心里却想着若是日后长乐公主知道了“改日”这个梗,会不会恼羞成怒想要掐死自己?
自己真是学坏了,邪恶啊……
*****
河间郡王府。
房俊素来说话算话,答应别人的事情必然要办妥,更何况是面对长乐公主?
是故从芙蓉园刚一出来,便直接策马来到河间郡王府。
花厅里,河间郡王李孝恭居首,房俊与刚刚下值回府便被拎过来的李崇真一左一右相陪。
房俊固然是贵客,但因为与李孝恭的生意往来,二人之间的交情堪称莫逆,平素甚为亲近,郡王府从不将房俊当外人看待,礼数上便没了那么多的讲究,贵在自然……
听了房俊道明来意,李孝恭尚在斟酌,李崇真便已然皱眉道:“某乃是‘百骑司’之长史,若是贸然参与齐王的买卖,陛下岂非要生出忌惮之心?须知某平素跟任何一位皇子都不敢走得太近,此乃大忌……”
话未说完,已经被李孝恭打断。
“吾儿此言差矣,陛下何等心胸、何等气魄,岂会因为你与齐王做买卖便忌惮于你?你也太高看你自己了!此事尔毋须多言,就按照二郎的意思去办。”
李孝恭一锤定音,李崇真张了张嘴,无奈叹气,却是不敢再辩驳。
只得闷声道:“既然父亲如此说,孩儿唯有遵命便是……只是孩儿实在不懂,您二位买卖已经做得天下最大,那江南船厂据说每日里造船所得绝不下于百金,何以依旧这般热衷于敛财呢?”

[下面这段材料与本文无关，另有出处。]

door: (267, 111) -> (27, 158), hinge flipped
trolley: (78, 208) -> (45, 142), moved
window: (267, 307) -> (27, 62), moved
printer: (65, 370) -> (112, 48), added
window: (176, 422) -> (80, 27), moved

在他看来,做买卖没什么问题,可是钱财这等身外之物够用就好了,而像面前这两位本已经是天下数一数二的大富豪,却依旧不肯放弃哪怕任何一个赚钱的机会,这就令人费解了……
难不成赚钱这种事会上瘾,让人欲罢不能?
房俊瞅了李孝恭一眼,微笑着对李崇真道:“人生在世,总要又有些追求的东西……贩夫走卒尚且如此,何况吾等王侯贵戚?然而人的精力终究是有限度的,不可能想要的东西都去追求,像某和郡王这般热衷于钱财,必然会舍弃一些别的什么东西……天底下的钱是赚不完的,可是别的一些东西却是有数的……一般来说,喜欢钱的人,对别的事情难免不够上心。”

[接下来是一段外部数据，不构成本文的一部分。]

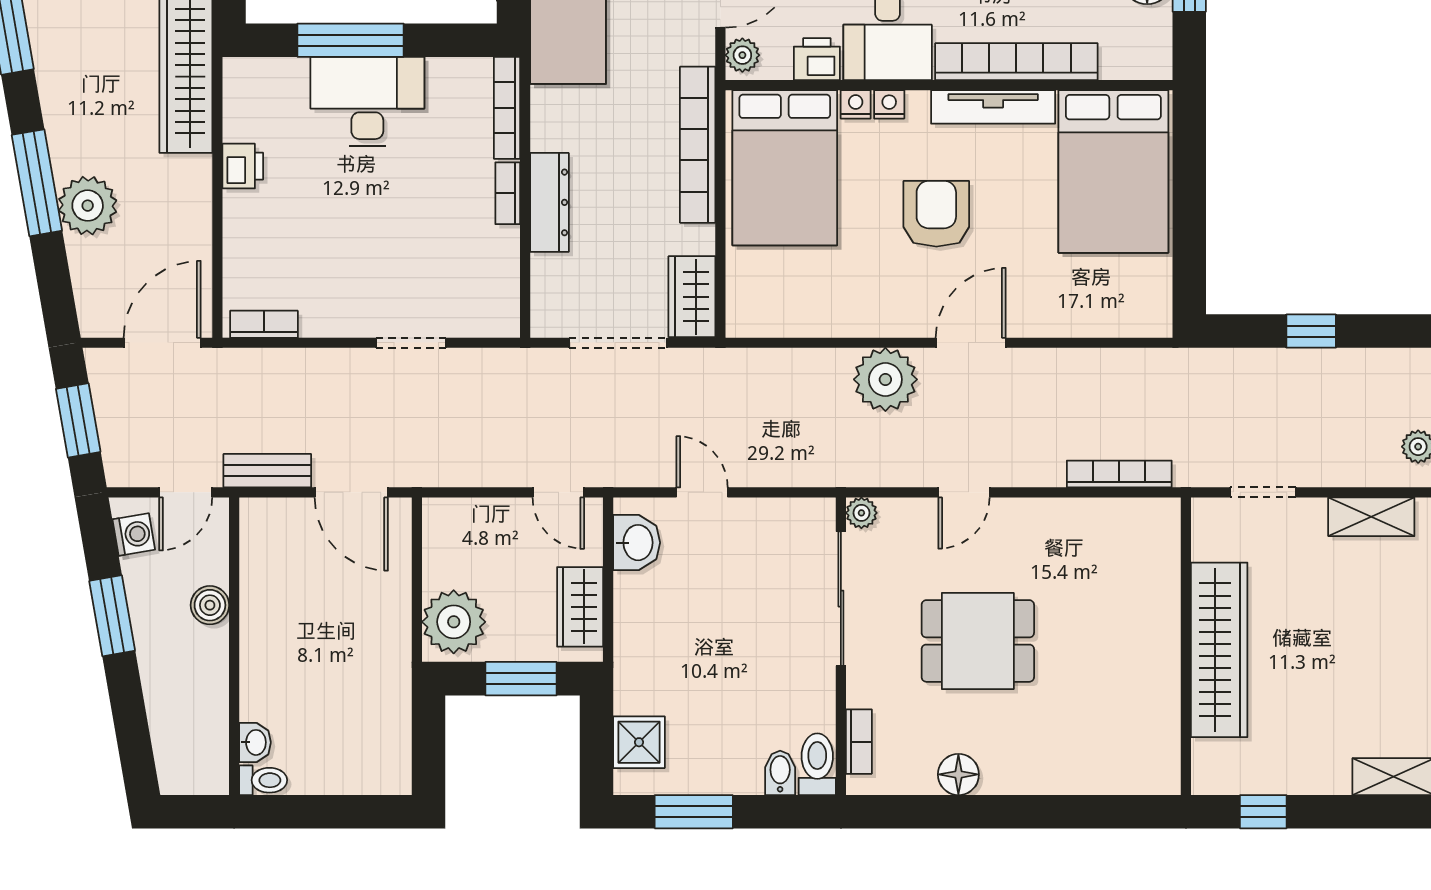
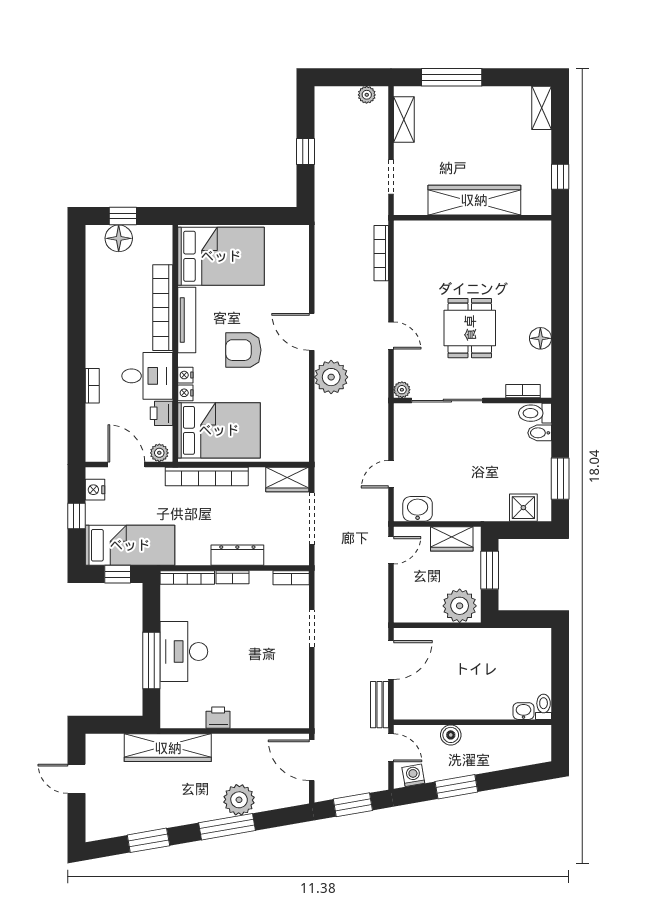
bookcase: (264, 324) -> (291, 578), moved, turned -90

话也只能说到这里,能够领悟多少,那全看李崇真的悟性——身为陛下之鹰犬,“百骑司”的长史,若是对名誉近前完全淡漠,难道真的就是好事?
李孝恭堂堂郡王之尊,盯着“宗室第一郡王”的名头,为何嗜财如命?难道他就不知道爱惜羽毛,好好经营自己的名声?
聪明人,才能看透其中的关窍……
第一千五百五十四章 抓一儆百()
待到一脸迷糊的李崇真走出花厅,李孝恭才喟然一叹,神情诚挚道:“这一次与齐王合作之事,多谢二郎,老夫欠你一个人情。”
房俊呵呵一笑:“咱俩谁跟谁,用得着这般客气?只是未雨绸缪罢了,或许并没什么用处,你家三郎搞不好还会误会于我……”
“他敢!”
李孝恭瞪圆眼睛:“若非是吾俩这等交情,谁会干这等费力不讨好的事情?老夫也是有些懈怠了,自以为自污名声便已足够,却不曾想儿子们却个个热衷于权势……说心里话,本王现在倒是希望陛下能够对三郎参与齐王的买卖有所不满,进而将之清退出‘百骑司’,否则,说不定有遭一日吾家便要卷入滔天的波浪之中,破家遭祸……”
任何年代,“功高震主”都是一个无比严重的祸患。
“宗室第一郡王”这个称谓听上去很威风、很霸气,然而实质上非但没有半点用处,反而极易引起帝王的猜忌之心。
别说什么李二陛下胸襟广阔这等话,胸襟是留给那些犯了错但是并不会动摇帝王根基的臣子们的,“杀兄弑弟”“逼父退位”的李二陛下在陇西李氏这个大门阀里明里暗里有着数不尽的敌人,谁知道今日的“第一郡王”明日会不会被敌人拉拢过去,再来一次“玄武门之变”?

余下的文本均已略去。